The trouble with product placement is its corruptibility. The minute we notice character A hand character B a bottle of Pepsi and a Domino’s pizza box it takes us out of the story. To its credit, Season in the Balance is rarely that obvious, even though it has every right to be.
New Balance gave $60,000 worth of gear to the subjects of the Tangerine Films produced documentary, the Canandaigua Academy Varsity Lacrosse team, but the aim here is not to shove a logo in our face. This is not a Michael Bay movie. If anything, the series makes for a great promotion of the Apple iPod. Talk about ubiquity, every member of the team owns one. But I digress…The point of New Balance’s sponsorship is more open-ended: to associate itself with something more than just a running shoe.
Guess what?! It kinda works, because now when I think of New Balance I think of Lacrosse, which is…not a running shoe.
While Lacrosse has never struck me as the fastest growing sport, if you are already predisposed to it there is certainly something here for you. High Definition cameras follow the Canandaigua Braves, an upstate New York high school Lacrosse team coming off of a winning season and led by their bald Head Coach Ed Mulheron. They say that for every great Head Coach there is a locker room full of players willing to follow him to the gates of hell. I might follow Coach Mulheron to a Wendy’s, assuming he’s buying. As inspiration goes, he’s more Coach Costanza than Coach Taylor.
Also, unlike Friday Night Lights, his players all appear confident, reliable, and stable. There aren’t a lot of shoe gazers in this bunch, a testament to how oversaturated we all are by reality television. These kids seem so incredibly at ease in front of a camera it’s as if they auditioned. They break the fourth wall more than a Woody Allen movie. More bluntly, they really are a bunch of cocky bastards, and who can blame them? In high school, you tend to go to the front of the line once you’ve been captured on film. Don’t ask me, ask Dakota Fanning.

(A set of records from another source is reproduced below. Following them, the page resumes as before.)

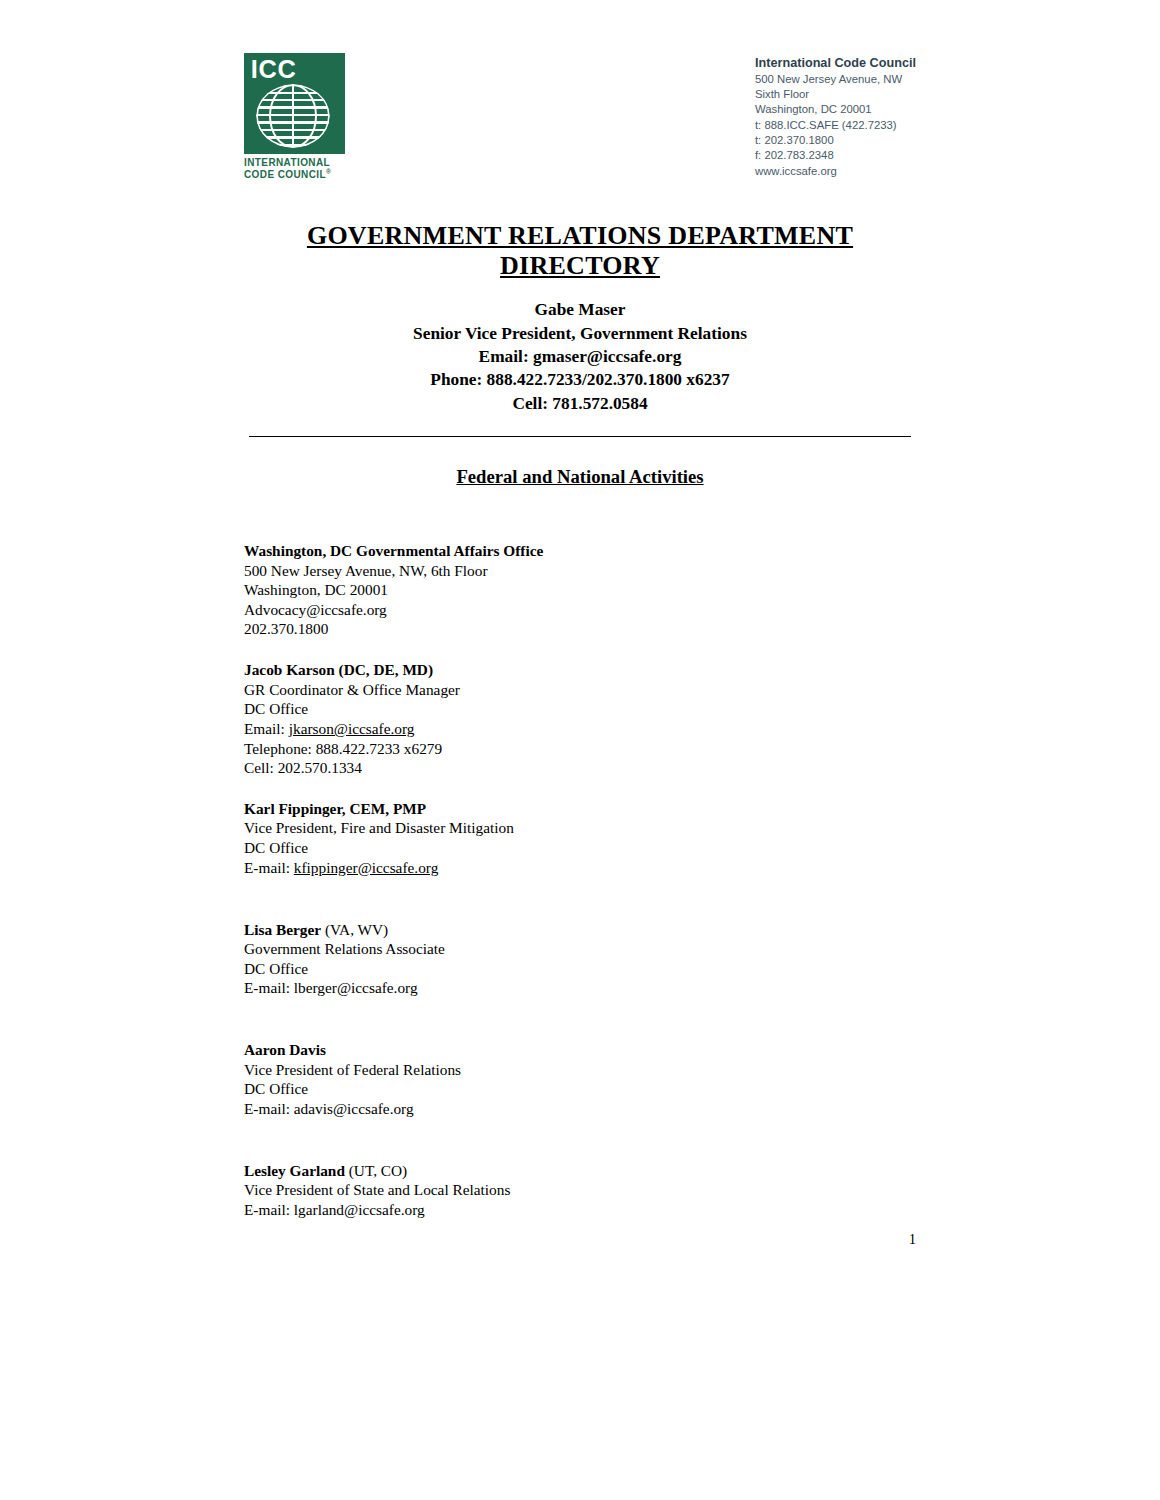ICC
INTERNATIONAL
CODE COUNCIL®
International Code Council
500 New Jersey Avenue, NW
Sixth Floor
Washington, DC 20001
t: 888.ICC.SAFE (422.7233)
t: 202.370.1800
f: 202.783.2348
www.iccsafe.org
GOVERNMENT RELATIONS DEPARTMENT
DIRECTORY
Gabe Maser
Senior Vice President, Government Relations
Email: gmaser@iccsafe.org
Phone: 888.422.7233/202.370.1800 x6237
Cell: 781.572.0584
Federal and National Activities
Washington, DC Governmental Affairs Office
500 New Jersey Avenue, NW, 6th Floor
Washington, DC 20001
Advocacy@iccsafe.org
202.370.1800
Jacob Karson (DC, DE, MD)
GR Coordinator & Office Manager
DC Office
Email: jkarson@iccsafe.org
Telephone: 888.422.7233 x6279
Cell: 202.570.1334
Karl Fippinger, CEM, PMP
Vice President, Fire and Disaster Mitigation
DC Office
E-mail: kfippinger@iccsafe.org
Lisa Berger (VA, WV)
Government Relations Associate
DC Office
E-mail: lberger@iccsafe.org
Aaron Davis
Vice President of Federal Relations
DC Office
E-mail: adavis@iccsafe.org
Lesley Garland (UT, CO)
Vice President of State and Local Relations
E-mail: lgarland@iccsafe.org
1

Despite the young jock chest bumping, there are a few unaffected glimpses into the young men’s emotions, like when Coach Mulheron tells his injured star defenseman Sean Regan that his hurt shoulder will keep him out of the lineup for another 2 weeks, or when team goalie Nick King tears up after having surrendered a game winning goal to another team.
Do not expect Season in the Balance to play out like Hoop Dreams or The Heart of the Game. The point of this exercise is not to meddle in anybody’s home life, or expose the personal trials of a team and it’s coach, one of the many downfalls of corporate sponsorship. The point is to, f*@%yeah, play some Lacrosse! And maybe look cool doing it. The point is to watch teenage boys with mod haircuts, and no glaring eccentricities, play a niche sport that they love. We don’t go home with them (much); there are hardly any girls around to speak of, unless you count the three moms singing the Canandaigua Braves fight song in the parking lot after one of the games (I don’t).
Perhaps the most interesting personality doesn’t even play Lacrosse. In episode 6 we meet Steven Wolfe, the Braves #1 super fan. For every home game Steven wears a singlet and a cape, and fashions the school flag onto a Lacrosse stick. He skateboards to the game and then runs around the field as the team’s unofficial mascot, waving the flag over his head like it’s the beginning of The Rose Bowl. Last season someone punched him in the face at a game.
If that happens again, New Balance might want to consider a new ad campaign, but for now, they’re doing pretty well with Season in the Balance.